I learned to program in BASIC (8 bit) then used C later in college and one of the things I always have in mind is how to solve problem using common/simple structures: for/while loops, arrays and so on. Modern languages offer different constructs and data structures and it makes the job a lot easier for sure. Most languages today share the same features: hashes, maps sets and so on.
One way that I can think of solving this problem without using fancy structures is to have 2 arrays (or maybe a bidimensional 2 cols x N rows). This would look like this:
// 2 arrays, one hold the element and another the count
element[0] = 9 , count[0] = 4
element[1] = 3 , count[1] = 2
element[2] = 7 , count[2] = 1
// or using a multidimensional array:
let matrix = [
[9, 4],
[3, 2],
[7, 1]
];
matrix[0][0] = 9; // the first value of the first inner array
matrix[0][1] = 4; // the second value of the first inner array
Both will work and I can simply iterate over it using a for or while loop.

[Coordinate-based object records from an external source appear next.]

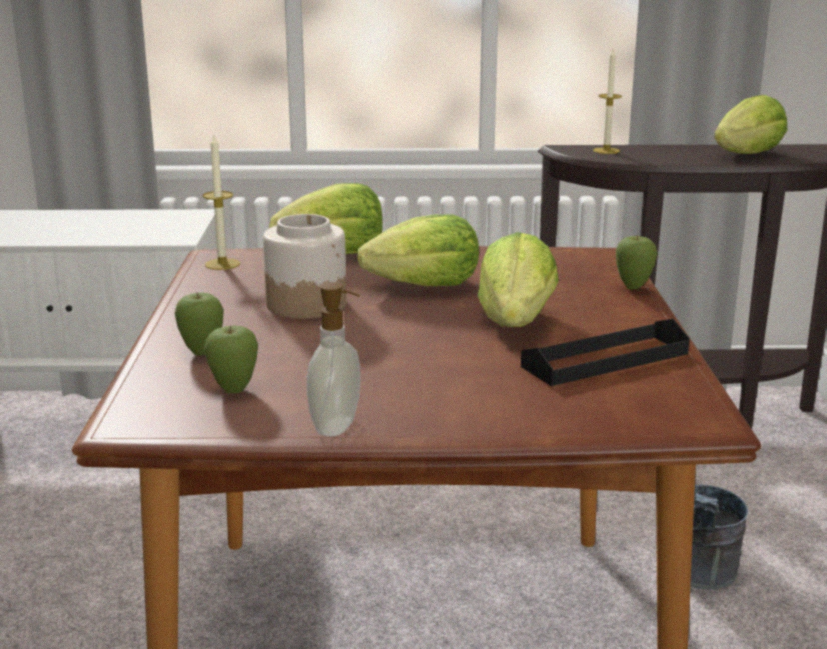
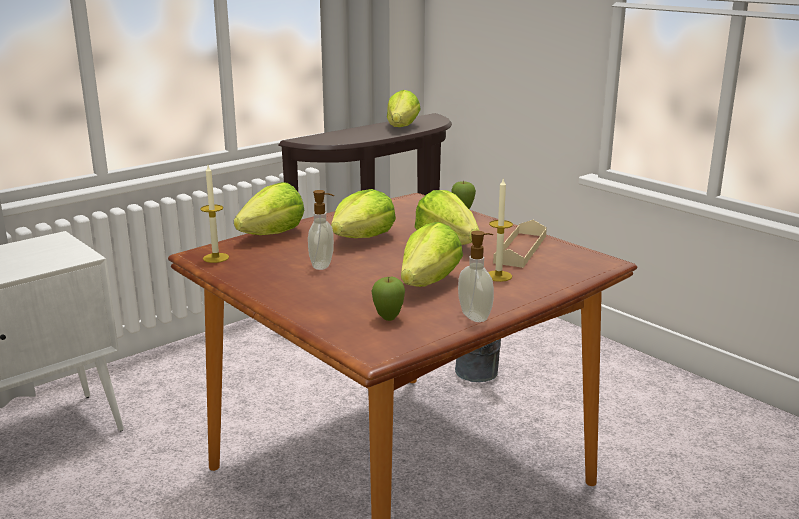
camera: 40 degrees left, 0 degrees up
apple [174,292,224,356] -> none
jar [263,214,347,319] -> soap dispenser [308,190,334,270]
black tray [521,319,690,386] -> beige tray [493,220,547,268]
candle [593,49,622,154] -> candle moved to [488,177,513,282]
none -> lettuce [401,222,463,287]

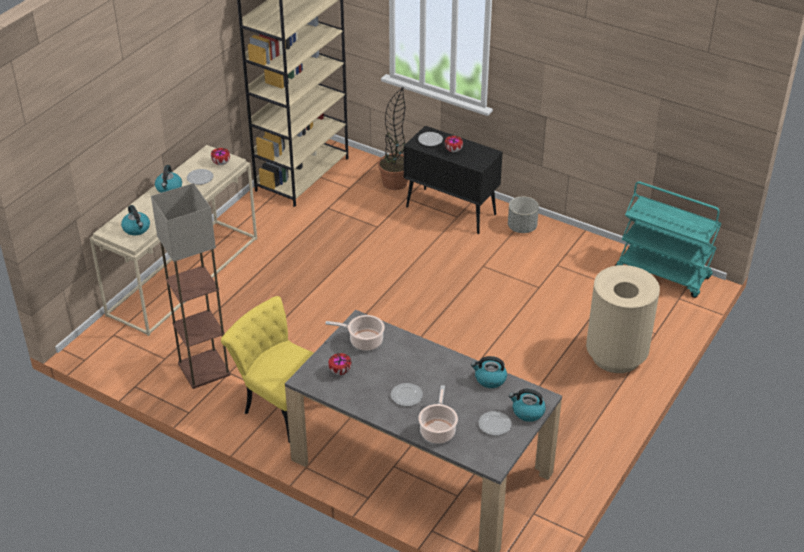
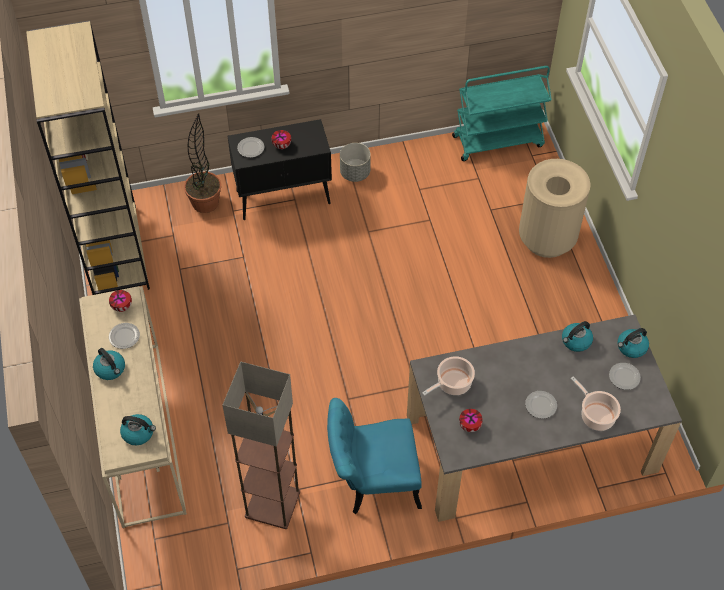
camera: 45 degrees left, 15 degrees up
yellow chair [221,296,314,443] -> turquoise chair [327,398,422,514]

There are may other way to store our data, but since I am working with JavaScript I can think of 2 other options: Map and Set.
Map
A Map is a collection of key-value pairs where keys can be of any data type (including objects or functions), unlike plain JavaScript objects where keys must be strings or Symbols.
Set
A Set is a collection of unique values. It does not store key-value pairs; instead, it simply stores a list of distinct elements.

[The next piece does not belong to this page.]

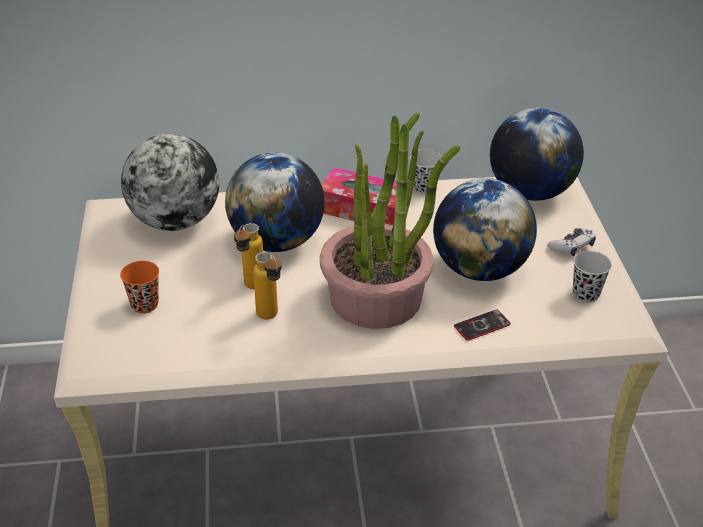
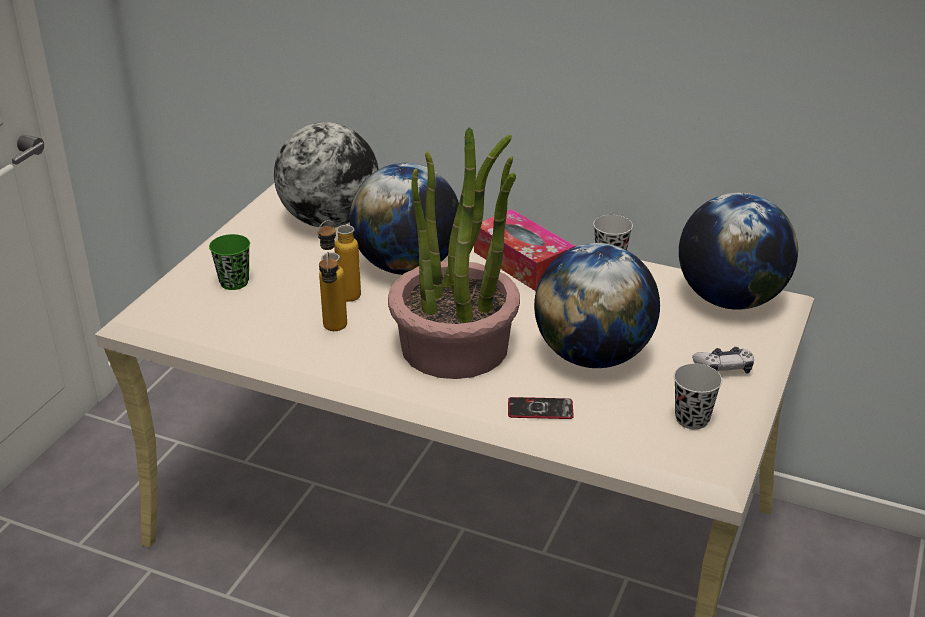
camera: 30 degrees right, 5 degrees down
orange cup [120,261,159,313] -> green cup [209,234,250,290]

Since a "Set" can only store unique values I think "Map" is a better option because it can store key-value pairs and I need "element-count" pair.

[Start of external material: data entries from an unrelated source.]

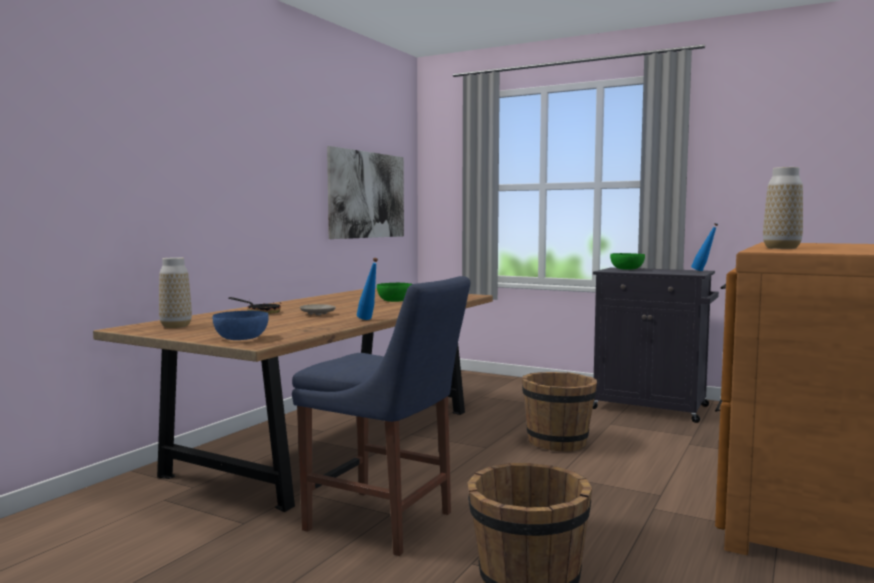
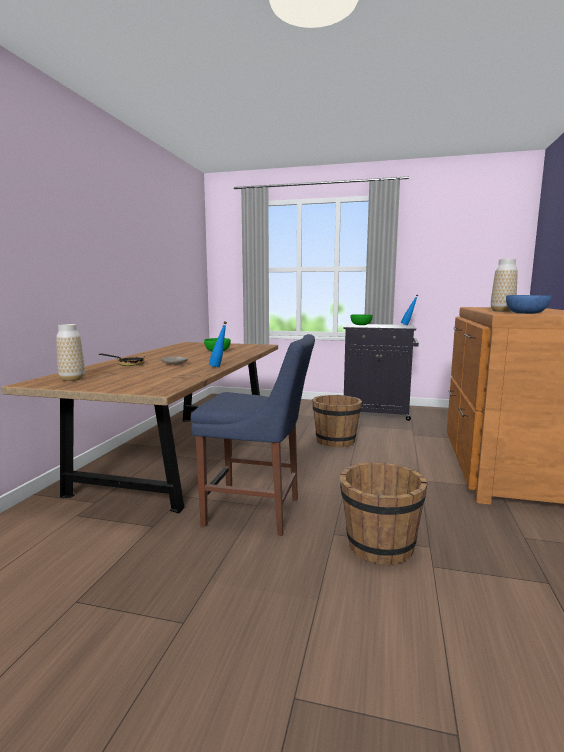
camera: 15 degrees left, 5 degrees up
blue bowl [213,311,269,340] -> blue bowl moved to [506,295,551,314]
picture [327,146,404,239] -> none

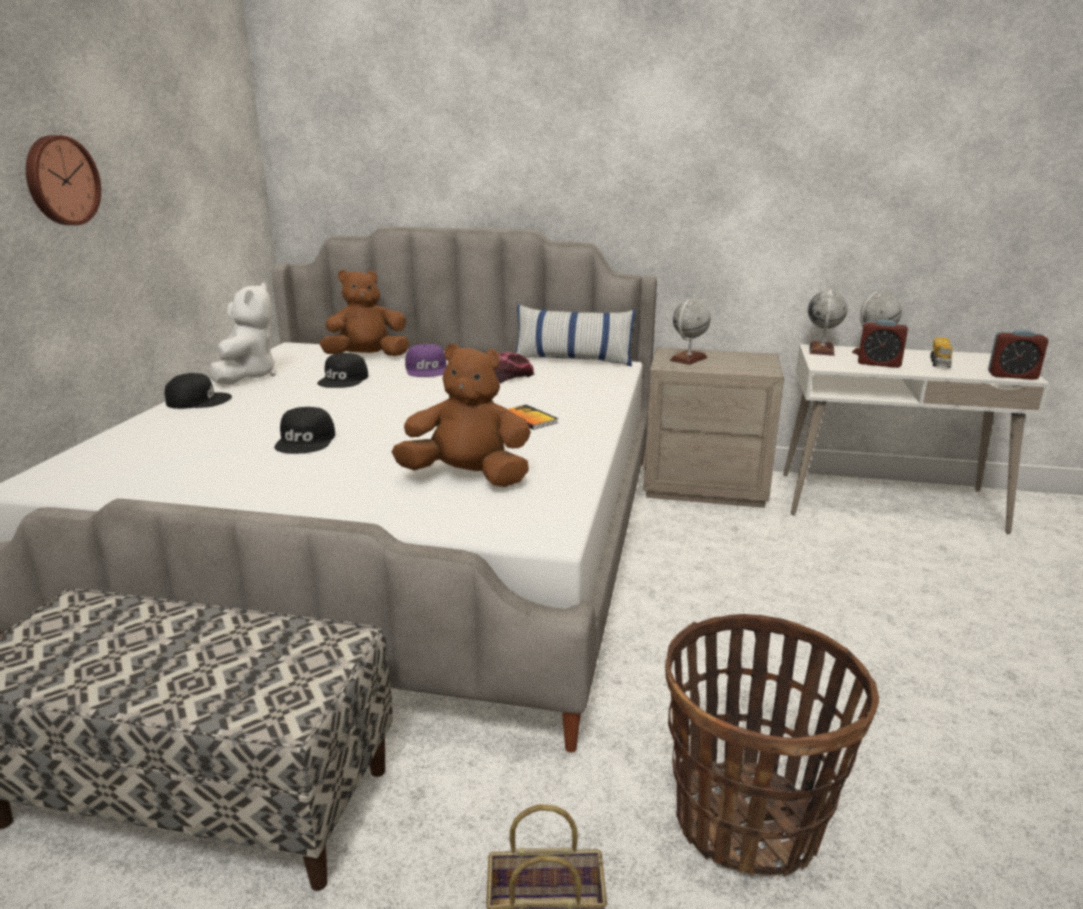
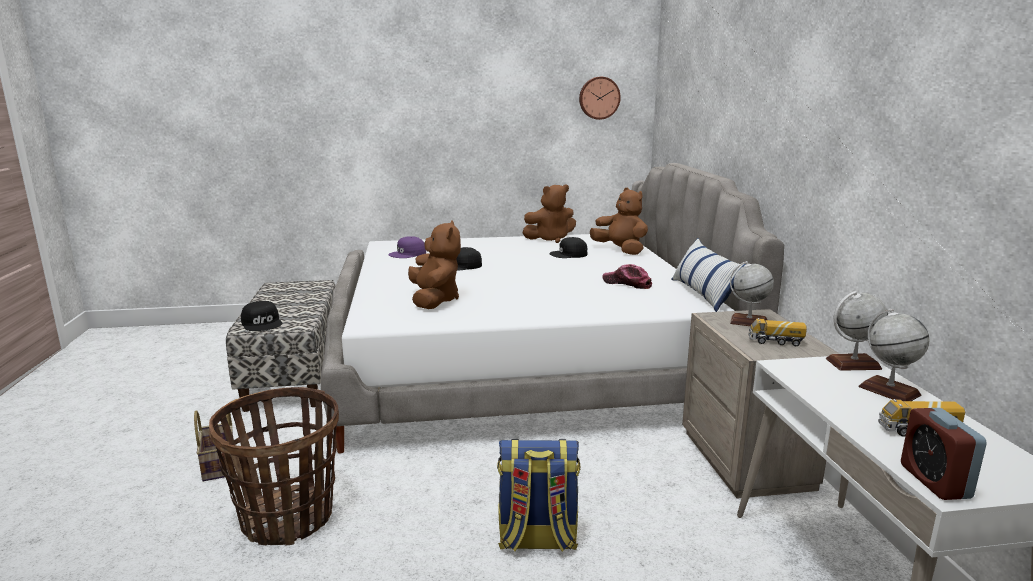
camera: 70 degrees right, 5 degrees down
wall clock [26,135,101,225] -> wall clock moved to [579,77,621,120]
black cap [164,373,232,409] -> black cap moved to [241,301,282,331]
white plush toy [209,282,276,385] -> brown plush toy [522,184,576,243]
purple cap [405,344,447,377] -> purple cap moved to [388,236,426,258]
book [508,405,558,430] -> none
alarm clock [858,319,908,368] -> none
none -> backpack [497,439,581,552]
none -> toy truck [749,318,807,346]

Looking at the documentation I can see that Map methods and properties are:
new Map() – creates the map. map.set(key, value) – stores the value by the key. map.get(key) – returns the value by the key, undefined if key doesn’t exist in map. map.has(key) – returns true if the key exists, false otherwise. map.delete(key) – removes the element (the key/value pair) by the key. map.clear() – removes everything from the map. map.size – returns the current element count.
I can use this to:
- loop through the A array;
- check if that element exists in the Map;
- if not exists, then add it to the set with count = 1;
- if exists, then update count = count + 1;
// using map to count occurrences
let map = new Map();
for (let i = 0; i < A.length; i++) {
let element = A[i];
let exists = map.get(element);
if (exists) {
map.set(element, exists + 1);
} else {
map.set(element, 1);
}
}
//debug:
console.log(map);
At this point, I have this table stored in a Map data structure:
| key | value |
|---|---|
| 9 | 4 |
| 3 | 2 |
| 7 | 1 |
The last step is to find the odd count (value) and to do that it will be necessary to iterate over the Map.
For looping over a map, there are 3 methods:
map.keys() – returns an iterable for keys, map.values() – returns an iterable for values, map.entries() – returns an iterable for entries [key, value], it's used by default in for..of.
// find the element with odd occurrences
for (let [key, value] of map) {
if (value % 2 !== 0) {
return key;
}
}
The problem description says that only one element is left unpaired (all but one of the values in A occur an even number of times) so if that element is found, it can be returned as the solution. Having more than one odd element in the array means that the input is invalid.